▶ _Records shown_:
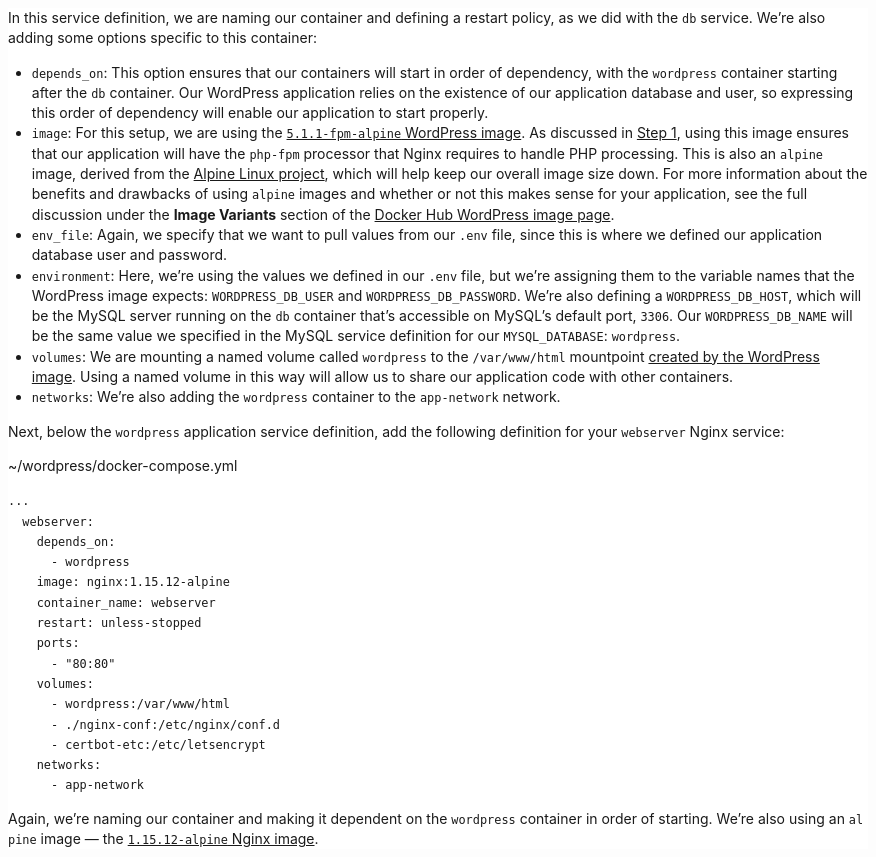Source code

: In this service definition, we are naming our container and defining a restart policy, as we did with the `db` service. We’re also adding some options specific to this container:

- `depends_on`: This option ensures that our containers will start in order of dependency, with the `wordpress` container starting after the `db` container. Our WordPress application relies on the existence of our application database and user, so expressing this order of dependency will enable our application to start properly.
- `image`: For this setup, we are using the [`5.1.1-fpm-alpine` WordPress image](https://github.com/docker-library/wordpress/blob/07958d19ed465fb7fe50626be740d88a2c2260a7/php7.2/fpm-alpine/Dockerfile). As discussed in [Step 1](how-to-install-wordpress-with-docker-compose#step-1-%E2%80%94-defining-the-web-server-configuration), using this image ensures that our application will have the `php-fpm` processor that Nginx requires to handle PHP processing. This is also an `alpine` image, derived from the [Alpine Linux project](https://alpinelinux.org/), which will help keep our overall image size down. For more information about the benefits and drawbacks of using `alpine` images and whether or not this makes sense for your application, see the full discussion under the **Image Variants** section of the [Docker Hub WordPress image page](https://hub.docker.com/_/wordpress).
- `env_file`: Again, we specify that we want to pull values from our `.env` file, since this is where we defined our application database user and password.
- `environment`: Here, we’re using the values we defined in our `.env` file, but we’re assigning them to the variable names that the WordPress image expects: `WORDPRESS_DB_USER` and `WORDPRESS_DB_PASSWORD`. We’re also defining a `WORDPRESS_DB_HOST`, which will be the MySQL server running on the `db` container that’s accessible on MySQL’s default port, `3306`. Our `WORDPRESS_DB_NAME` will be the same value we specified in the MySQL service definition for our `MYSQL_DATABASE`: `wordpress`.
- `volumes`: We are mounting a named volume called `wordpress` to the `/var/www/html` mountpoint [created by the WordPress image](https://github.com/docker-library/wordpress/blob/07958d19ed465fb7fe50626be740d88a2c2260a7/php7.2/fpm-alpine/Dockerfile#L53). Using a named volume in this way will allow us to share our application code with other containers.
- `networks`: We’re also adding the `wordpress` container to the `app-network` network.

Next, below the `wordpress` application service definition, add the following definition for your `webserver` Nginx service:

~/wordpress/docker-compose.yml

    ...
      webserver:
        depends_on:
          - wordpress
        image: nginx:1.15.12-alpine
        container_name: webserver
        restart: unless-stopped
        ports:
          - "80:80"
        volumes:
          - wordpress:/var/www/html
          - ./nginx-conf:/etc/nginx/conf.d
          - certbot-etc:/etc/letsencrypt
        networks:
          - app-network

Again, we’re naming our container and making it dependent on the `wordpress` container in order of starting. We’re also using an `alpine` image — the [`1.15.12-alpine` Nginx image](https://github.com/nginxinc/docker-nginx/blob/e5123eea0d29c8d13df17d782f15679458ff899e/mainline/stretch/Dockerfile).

▶ _Your assignment_: Using the listing above, return word for word each line from the one that has "image: nginx:1.15.12-alpine" through the one that has "- app-network", and no line outside that range.

▶ _Response to this exercise_:
        image: nginx:1.15.12-alpine
        container_name: webserver
        restart: unless-stopped
        ports:
          - "80:80"
        volumes:
          - wordpress:/var/www/html
          - ./nginx-conf:/etc/nginx/conf.d
          - certbot-etc:/etc/letsencrypt
        networks:
          - app-network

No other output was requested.